NINA RIZZI, (1983) poeta paulista, vive atualmente em Fortaleza. Formada em arte dramática (ECA/USP) e história (UNESP), coordena o Centro de Artes 7 Setembro. Participa de saraus, festivais de arte, eventos literários e palestra sobre poesia, literatura, gênero e artes e é engajada em movimentos sociais como o MST e o Movimento Arrastão. Lançou em 2012 tambores pra n’zinga.

em lugar de poesia

então eu cruzo as pernas com essa cara falsificada de foda-se. chiarescuro.

entenda.

aquela ribanceira ficou toda assoreada e era tão escuro e tanto vento e tamanha solidão, que montanha despenquei forte escorregada, esses malditos sapatos de plástico roxo. nãnã de lama.

e você não estava lá pra me estender o braço esquerdo como bem-casadinho numa igreja de santa clara.

entendo.

suas pernas lazarentas e essa cara falsificada de te venero. chiarescuro.

e não estou numa igreja de são francisco pra te cuidar.

amor, ateu amor.

 

in:dependência

amor,

ah, desculpe, se te firo, digo

: amiga

 

(ainda que aqui permaneça

e seja sempre amor

uma parte-toda história minha,

e mais, hein

: o amor é meu e foda-se você

se não o quer,

é em mim que ele está

e independe de você)

 

então, amor,

é que comigo não tem essa

de se re-encantar do desencanto,

ou se está e quer e é

ou nada disso basta.

 

eu não sou brincadeira

(apesar de me-nina

sem eira nem beira)

: uma pipa que sobe em

altos ventos voos

cai no mormaço

e corta a linha

quando tão alta.

 

pode me chamar de

pândega, quadrada,

pandorga, pipa, papagaia

ou tudos que sonhar,

mas eu tenho um nome

muito meu, viu!

não sou um teu

iô-iô

que vaievem.

 

e aí

vo(u)o ou (r)acho-a?

 

outra variação, outra

 

em te sonhar fiquei tão santa

que agora pra me comer

só de joelhos.

 

sanguidolente

tenho dois homens ao meu lado. um me disputa com lembranças d’uma época em que só havia por comida xapati com açafrão e nossas ânsias; promessas d’um futuro.

o outro me vem com canções, essa sua carne que me quer poemas pra dentes.

há ainda um terceiro, o que me pega e tem, essa chuva. tardia chuva-súplica que não veio em dia de são josé. a chuva que me traz saudades de tudo que não vivi, símbolo desse homem que não está e me é. chuva-choro de mim. chuva-você que me cai, dono de todos os meus ais.

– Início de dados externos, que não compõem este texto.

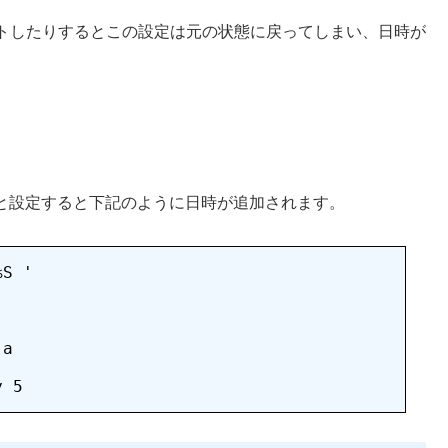
トしたりするとこの設定は元の状態に戻ってしまい、日時が
M:%S '」と設定すると下記のように日時が追加されます。
S '

a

os dois primeiros me cospem, me rasgam. vão-me embora. fica o homem que me dói e gargalha.

mas não me restam autopiedades. é bom também doer. as cólicas hemorrágicas e as pedras na vesícula; o pedaço de ostra que me ficou por indolência no dedão do pé esquerdo; ter uma dezena de filhos de cócoras; não tomar drogas e ter os piores pesadelos.

dessa vida suicida, tudo: a morte lenta e dorida, a morte boa overdose de gozo. E os poemas impossíveis, que até chão seco dá semente.